O roubo aos funcionários públicos médio-altos (os 1500€ que dispensam a ralé da banhada são ilíquidos mas há pouca gente a dar por isso) tinha as suas excepções: a tropa, que afinal é promovida, a bófia, onde  além de tanques anti-motim parece que enfim, sempre há carreira na parte do poder  que não está na ponta da espingarda mas na mãos de quem a segura, os padres e que deus nos valha, o Banco de Portugal não conta porque são inimputáveis, e normalmente haveria uma arte subliminar de vírgulas num decreto safando juízes e magistrados, sempre falamos do poder judicial, e o respeitinho é muito lindo.

Não houve. Falou mais alto o clamor da vingança e optou-se por correr o risco de, julgando em causa própria, os juízes complicarem a aplicação do orçamento.

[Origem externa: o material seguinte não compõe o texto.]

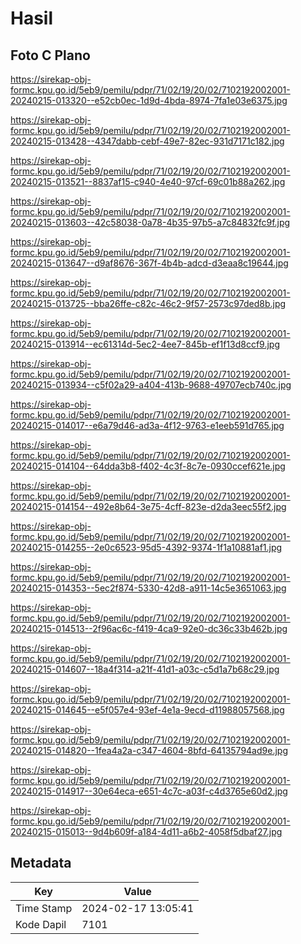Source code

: # Hasil

## Foto C Plano

https://sirekap-obj-formc.kpu.go.id/5eb9/pemilu/pdpr/71/02/19/20/02/7102192002001-20240215-013320--e52cb0ec-1d9d-4bda-8974-7fa1e03e6375.jpg

https://sirekap-obj-formc.kpu.go.id/5eb9/pemilu/pdpr/71/02/19/20/02/7102192002001-20240215-013428--4347dabb-cebf-49e7-82ec-931d7171c182.jpg

https://sirekap-obj-formc.kpu.go.id/5eb9/pemilu/pdpr/71/02/19/20/02/7102192002001-20240215-013521--8837af15-c940-4e40-97cf-69c01b88a262.jpg

https://sirekap-obj-formc.kpu.go.id/5eb9/pemilu/pdpr/71/02/19/20/02/7102192002001-20240215-013603--42c58038-0a78-4b35-97b5-a7c84832fc9f.jpg

https://sirekap-obj-formc.kpu.go.id/5eb9/pemilu/pdpr/71/02/19/20/02/7102192002001-20240215-013647--d9af8676-367f-4b4b-adcd-d3eaa8c19644.jpg

https://sirekap-obj-formc.kpu.go.id/5eb9/pemilu/pdpr/71/02/19/20/02/7102192002001-20240215-013725--bba26ffe-c82c-46c2-9f57-2573c97ded8b.jpg

https://sirekap-obj-formc.kpu.go.id/5eb9/pemilu/pdpr/71/02/19/20/02/7102192002001-20240215-013914--ec61314d-5ec2-4ee7-845b-ef1f13d8ccf9.jpg

https://sirekap-obj-formc.kpu.go.id/5eb9/pemilu/pdpr/71/02/19/20/02/7102192002001-20240215-013934--c5f02a29-a404-413b-9688-49707ecb740c.jpg

https://sirekap-obj-formc.kpu.go.id/5eb9/pemilu/pdpr/71/02/19/20/02/7102192002001-20240215-014017--e6a79d46-ad3a-4f12-9763-e1eeb591d765.jpg

https://sirekap-obj-formc.kpu.go.id/5eb9/pemilu/pdpr/71/02/19/20/02/7102192002001-20240215-014104--64dda3b8-f402-4c3f-8c7e-0930ccef621e.jpg

https://sirekap-obj-formc.kpu.go.id/5eb9/pemilu/pdpr/71/02/19/20/02/7102192002001-20240215-014154--492e8b64-3e75-4cff-823e-d2da3eec55f2.jpg

https://sirekap-obj-formc.kpu.go.id/5eb9/pemilu/pdpr/71/02/19/20/02/7102192002001-20240215-014255--2e0c6523-95d5-4392-9374-1f1a10881af1.jpg

https://sirekap-obj-formc.kpu.go.id/5eb9/pemilu/pdpr/71/02/19/20/02/7102192002001-20240215-014353--5ec2f874-5330-42d8-a911-14c5e3651063.jpg

https://sirekap-obj-formc.kpu.go.id/5eb9/pemilu/pdpr/71/02/19/20/02/7102192002001-20240215-014513--2f96ac6c-f419-4ca9-92e0-dc36c33b462b.jpg

https://sirekap-obj-formc.kpu.go.id/5eb9/pemilu/pdpr/71/02/19/20/02/7102192002001-20240215-014607--18a4f314-a21f-41d1-a03c-c5d1a7b68c29.jpg

https://sirekap-obj-formc.kpu.go.id/5eb9/pemilu/pdpr/71/02/19/20/02/7102192002001-20240215-014645--e5f057e4-93ef-4e1a-9ecd-d11988057568.jpg

https://sirekap-obj-formc.kpu.go.id/5eb9/pemilu/pdpr/71/02/19/20/02/7102192002001-20240215-014820--1fea4a2a-c347-4604-8bfd-64135794ad9e.jpg

https://sirekap-obj-formc.kpu.go.id/5eb9/pemilu/pdpr/71/02/19/20/02/7102192002001-20240215-014917--30e64eca-e651-4c7c-a03f-c4d3765e60d2.jpg

https://sirekap-obj-formc.kpu.go.id/5eb9/pemilu/pdpr/71/02/19/20/02/7102192002001-20240215-015013--9d4b609f-a184-4d11-a6b2-4058f5dbaf27.jpg


## Metadata

| Key        | Value               |
| ---------- | ------------------- |
| Time Stamp | 2024-02-17 13:05:41 |
| Kode Dapil | 7101                |



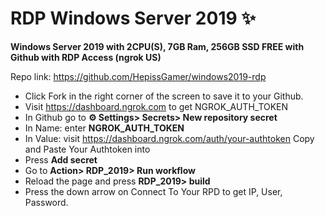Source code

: # RDP Windows Server 2019 ✨

**Windows Server 2019 with 2CPU(S), 7GB Ram, 256GB SSD FREE with Github with RDP Access (ngrok US)**

Repo link: https://github.com/HepissGamer/windows2019-rdp


+ Click Fork in the right corner of the screen to save it to your Github.
+ Visit https://dashboard.ngrok.com to get NGROK_AUTH_TOKEN
+ In Github go to **⚙ Settings> Secrets> New repository secret**
+ In Name: enter **NGROK_AUTH_TOKEN**
+ In Value: visit https://dashboard.ngrok.com/auth/your-authtoken Copy and Paste Your Authtoken into
+ Press **Add secret**
+ Go to **Action> RDP_2019> Run workflow**
+ Reload the page and press **RDP_2019> build**
+ Press the down arrow on Connect To Your RPD to get IP, User, Password.


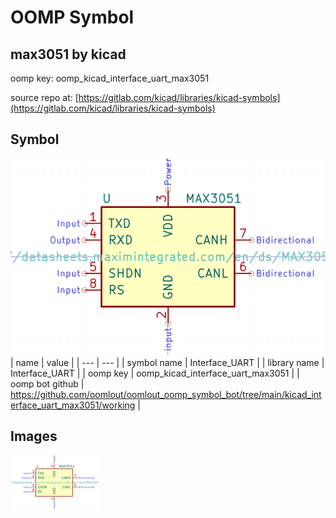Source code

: # OOMP Symbol  
## max3051  by kicad  
  
oomp key: oomp_kicad_interface_uart_max3051  
  
source repo at: [https://gitlab.com/kicad/libraries/kicad-symbols](https://gitlab.com/kicad/libraries/kicad-symbols)  
## Symbol  
  
[![working.png](working_600.png)](working.png)  
| name | value | 
| --- | --- | 
| symbol name | Interface_UART | 
| library name | Interface_UART | 
| oomp key | oomp_kicad_interface_uart_max3051 | 
| oomp bot github | https://github.com/oomlout/oomlout_oomp_symbol_bot/tree/main/kicad_interface_uart_max3051/working | 
## Images  
  
[![working.png](working_140.png)](working.png)  
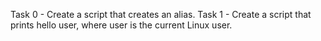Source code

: Task 0 - Create a script that creates an alias.
Task 1 - Create a script that prints hello user, where user is the current Linux user.
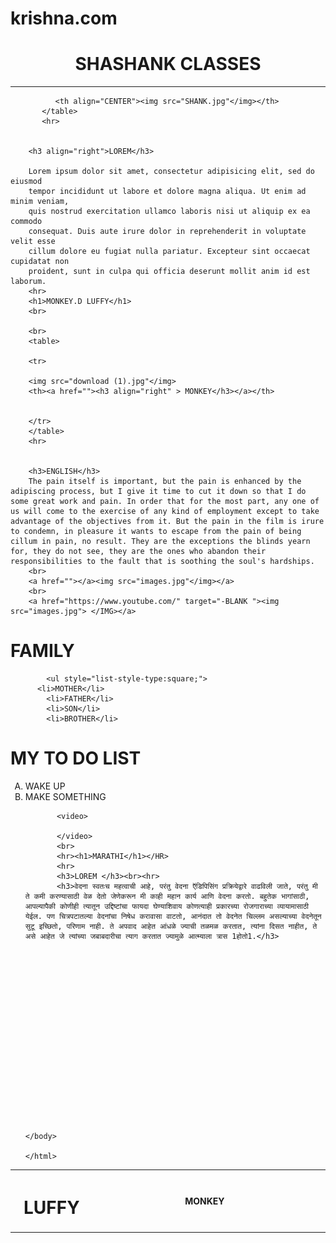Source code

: # krishna.com
<!DOCTYPE html>
<html>

<head> 
<title> the website</title>
  </head>
    <body>
      <!DOCTYPE html>
<html>

<head> 
<title> the test website</title>
    </head>
    <body>
        <h1 align="CENTER">SHASHANK CLASSES</h1>
        <hr>
         <table>
              <th width="2%"><img src="SHANK.jpg"/img></th>
              <th width="2%"><h1>LUFFY</h1></th>
              <th>MONKEY</th>



              <th align="CENTER"><img src="SHANK.jpg"</img></th>
           </table>
           <hr>


        <h3 align="right">LOREM</h3>

        Lorem ipsum dolor sit amet, consectetur adipisicing elit, sed do eiusmod
        tempor incididunt ut labore et dolore magna aliqua. Ut enim ad minim veniam,
        quis nostrud exercitation ullamco laboris nisi ut aliquip ex ea commodo
        consequat. Duis aute irure dolor in reprehenderit in voluptate velit esse
        cillum dolore eu fugiat nulla pariatur. Excepteur sint occaecat cupidatat non
        proident, sunt in culpa qui officia deserunt mollit anim id est laborum.
        <hr>
        <h1>MONKEY.D LUFFY</h1>
        <br>
        
        <br>
        <table>

        <tr>

        <img src="download (1).jpg"</img> 
        <th><a href=""><h3 align="right" > MONKEY</h3></a></th> 
        

        </tr>
        </table>
        <hr>


        <h3>ENGLISH</h3>
        The pain itself is important, but the pain is enhanced by the adipiscing process, but I give it time to cut it down so that I do some great work and pain. In order that for the most part, any one of us will come to the exercise of any kind of employment except to take advantage of the objectives from it. But the pain in the film is irure to condemn, in pleasure it wants to escape from the pain of being cillum in pain, no result. They are the exceptions the blinds yearn for, they do not see, they are the ones who abandon their responsibilities to the fault that is soothing the soul's hardships.
        <br>
        <a href=""></a><img src="images.jpg"</img></a>
        <br>
        <a href="https://www.youtube.com/" target="-BLANK "><img src="images.jpg"> </IMG></a>


 
 <h1>FAMILY</h1>
    
            <ul style="list-style-type:square;">
          <li>MOTHER</li>
            <li>FATHER</li>
            <li>SON</li>
            <li>BROTHER</li>
</ul>
<h1>MY TO DO LIST </h1>
      <ol type="A">
          <li>WAKE UP</li>
          <li>MAKE SOMETHING</li>

           <video>
               
           </video>
           <br>
           <hr><h1>MARATHI</h1></HR>
           <hr>
           <h3>LOREM </h3><br><hr>
           <h3>वेदना स्वतःच महत्वाची आहे, परंतु वेदना ऍडिपिसिंग प्रक्रियेद्वारे वाढविली जाते, परंतु मी ते कमी करण्यासाठी वेळ देतो जेणेकरून मी काही महान कार्य आणि वेदना करतो. बहुतेक भागांसाठी, आपल्यापैकी कोणीही त्यातून उद्दिष्टांचा फायदा घेण्याशिवाय कोणत्याही प्रकारच्या रोजगाराच्या व्यायामासाठी येईल. पण चित्रपटातल्या वेदनांचा निषेध करावासा वाटतो, आनंदात तो वेदनेत चिल्लम असल्याच्या वेदनेतून सुटू इच्छितो, परिणाम नाही. ते अपवाद आहेत आंधळे ज्याची तळमळ करतात, त्यांना दिसत नाहीत, ते असे आहेत जे त्यांच्या जबाबदारीचा त्याग करतात ज्यामुळे आत्म्याला त्रास 1होतो1.</h3>
           









          
       





       

    </body>

    </html>

  <html>

  </html>
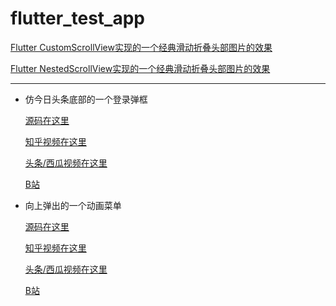 # flutter_test_app


 [Flutter CustomScrollView实现的一个经典滑动折叠头部图片的效果](https://github.com/zhaolongs/flutter_demo_app/blob/master/lib/scroll/customscroll_demo_page.dart)

 [Flutter NestedScrollView实现的一个经典滑动折叠头部图片的效果](https://github.com/zhaolongs/flutter_demo_app/blob/master/lib/scroll/netscroll_home_page.dart)


 ***

 * 仿今日头条底部的一个登录弹框

   [源码在这里](https://github.com/zhaolongs/flutter_demo_app/blob/master/lib/text_bottom_dialog_page.dart)

   [知乎视频在这里](https://www.zhihu.com/zvideo/1306194115948789760)

   [头条/西瓜视频在这里](https://www.ixigua.com/6889993164409700876/)

   [B站](https://www.bilibili.com/video/BV1TT4y1c7Bu/)


 * 向上弹出的一个动画菜单

      [源码在这里](https://github.com/zhaolongs/flutter_demo_app/blob/master/lib/test_right_float_button_page.dart)

      [知乎视频在这里](https://www.zhihu.com/zvideo/1308724791466467328)

      [头条/西瓜视频在这里](https://www.ixigua.com/6892581580443746823/)

      [B站](https://www.bilibili.com/video/BV1Dt4y1e7Va/)
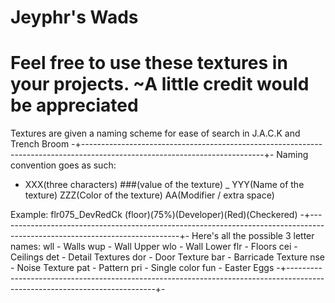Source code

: # Jeyphr's Wads
# Feel free to use these textures in your projects. ~A little credit would be appreciated

Textures are given a naming scheme for ease of search in J.A.C.K and Trench Broom
-+---------------------------------------------------------------------------------------------------------------------------+-
Naming convention goes as such:
- XXX(three characters) ###(value of the texture) _ YYY(Name of the texture) ZZZ(Color of the texture) AA(Modifier / extra space)

Example:
flr075_DevRedCk
(floor)(75%)(Developer)(Red)(Checkered)
-+---------------------------------------------------------------------------------------------------------------------------+-
Here's all the possible 3 letter names:
wll - Walls
wup - Wall Upper
wlo - Wall Lower
flr - Floors
cei - Ceilings
det - Detail Textures
dor - Door Texture
bar - Barricade Texture
nse - Noise Texture
pat - Pattern
pri - Single color
fun - Easter Eggs
-+---------------------------------------------------------------------------------------------------------------------------+-
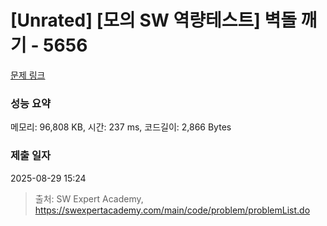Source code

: # [Unrated] [모의 SW 역량테스트] 벽돌 깨기 - 5656 

[문제 링크](https://swexpertacademy.com/main/code/problem/problemDetail.do?contestProbId=AWXRQm6qfL0DFAUo) 

### 성능 요약

메모리: 96,808 KB, 시간: 237 ms, 코드길이: 2,866 Bytes

### 제출 일자

2025-08-29 15:24



> 출처: SW Expert Academy, https://swexpertacademy.com/main/code/problem/problemList.do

Preventivamente vai-se espalhando sobre eles o que Maria de Lurdes Rodrigues não chegou a pensar dos professores, que por sua vez já ultrapassava em muito os piores delírios de Maomé perante o toucinho. Hoje são os mais bem pagos da Europa, no topo da carreira, quando chegam ao Supremo. E são muitos, em número.

Não tivesse provado já desta carne e acreditaria que todos chegam ao Supremo Tribunal de Justiça. Mas sei dos professores, com o melhor topo de carreira mas o detalhe de ser quase impossível lá chegar antes de ultrapassada a idade limite para a reforma e ao mesmo tempo um dos piores salários médios acrescido da maior carga de trabalho, tudo isto na Europa dos estudos devidamente aparecidos nas redacções no intervalo de na Presidência do Conselho de Ministros escreverem na Corporativa.

Começa a falhar o truque, moços. Sei de uns 140 000 que nessa já não caem. A ver se a coisa vos corre mal já somos uns 400 000, fora o resto.

Não é em tribunal que acabam os gamanços?